In Bagdad angekommen wurde er sogleich gemeinsam mit vielen erfahrenen Kriegsberichterstattern aus allen möglichen Ländern in einen Armeebus der Iraker gesteckt, der alle an einen Kriegsschauplatz weit im Osten des Landes an der iranischen Grenze bringen sollte. Zunächst wunderte er sich etwas darüber, dass fast alle einen Benzinkanister mit sich schleppten, aber dann kam ihm der Gedanke, dass das bestimmt eine gute Idee ist, wenn man ins Nirgendwo fährt, wo es keine Tankstelle mehr gibt, dass jeder dem Busfahrer irgendwie aushelfen kann.

Dort angekommen, wo es nichts als Sand und Steine gab, lagen etliche ausgebrannte, zum Teil gepanzerte Fahrzeuge herum, gefühlt seit einer Ewigkeit. Hier stiegen alle aus, um endlich ihre Benzinkanister zum Einsatz zu bringen. Flugs wurde der ganze Schrott dort in Brand gesetzt und die Journalisten posierten aufgeregt vor den Kameras, das Lodern der Flammen im Bildhintergrund. Die mitbeförderten irakischen Schutzsoldaten rannten mit ihren Maschinengewehren wild entschlossen quer durch das Geschehen.
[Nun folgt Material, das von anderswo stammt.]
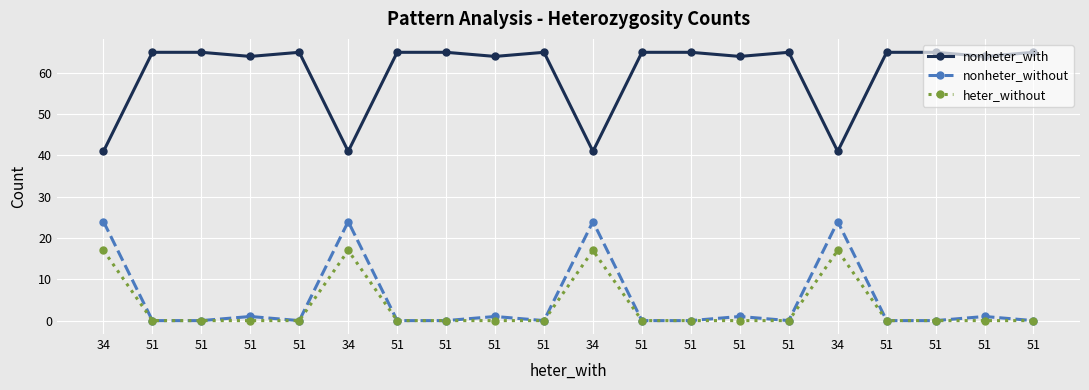

Rank the series at 51 from lowest to highest value.

nonheter_without, heter_without, nonheter_with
Udo Ulfkotter fragte einen der erfahrenen Journalisten, warum sich alle während ihrer Berichterstattung immerzu so komisch wegducken. Wir spielen anschließend noch das Geknatter von Maschinengewehrsalven auf die Tonspuren. Wenn sich die Berichterstatter dann so ängstlich wegducken, kommt das zu Hause alles ungleich dramatischer rüber, war die Antwort.

Zurück im Al-Rashid-Hotel in Bagdad sollte er nun seinen Auftraggeber erreichen und berichten, aber was konnte oder sollte er eigentlich über seinen merkwürdigen Ausflug in die Wüste berichten? Handys gab es damals noch nicht und die Journalisten hatten es zuweilen schwer, mit den wenigen internationalen Telefonleitungen durchzukommen.
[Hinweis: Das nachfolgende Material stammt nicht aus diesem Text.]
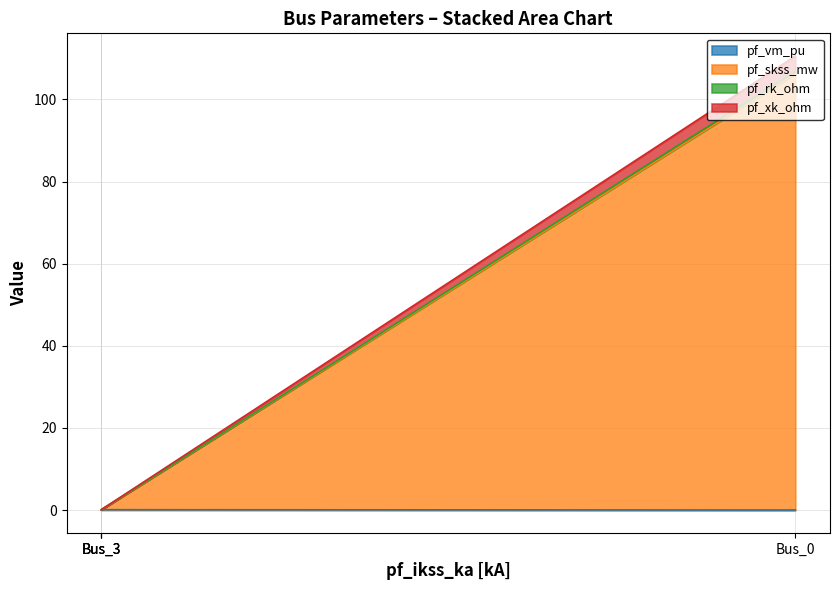

Which category has the lowest value in the pf_vm_pu series?

Bus_0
Ulfkotter erreichte aber immerhin seine Mutter, die überglücklich aus allen Wolken fiel, weil ihr Sohn noch lebte. Tatsächlich waren bereits einige der gerade gedrehten Berichte über die „aktuellen blutigen Gefechte an der irakisch-iranischen Front“ bis in die Fernseher des Westens vorgedrungen mit dem Ergebnis, dass die Mütter und Väter der Journalisten sich zu Hause die größten Sorgen um ihre Kinder machten. Dies zeigt, wie überzeugend diese verlogene Form der „scipted reality“ beim Betrachter ankommt.

Dies war also sein erster schockierender Kontakt mit wahrhaftiger Kriegsberichterstattung. Die Alternative, vor der er jetzt stand, war, als unbekanntes Greenhorn zu behaupten, dass das, was die vielen erfahrenen Journalisten berichten, alles gelogen ist, oder einfach erst einmal weiter zu machen, um etwas Geld zu verdienen, was ja für einen jungen Menschen auch wichtig ist. Udo Ulfkotter entschied sich zunächst für die zweite Alternative.

Wer gern wissen möchte, worüber er in seinem Beitrag noch berichtete, sollte sich etwas Zeit nehmen, denn das Video dazu dauert etwas länger als 1,5 Stunden: https://www.youtube.com/watch?v=3ZLgW3hgRBY/

Der Journalist und Autor Udo Ulfkotte verstarb am 13. Januar 2017 nach langer Krankheit, die durch einen Giftgasangriff im Irak ausgelöst worden war, im Alter von nur 56 Jahren an einem Herzinfarkt.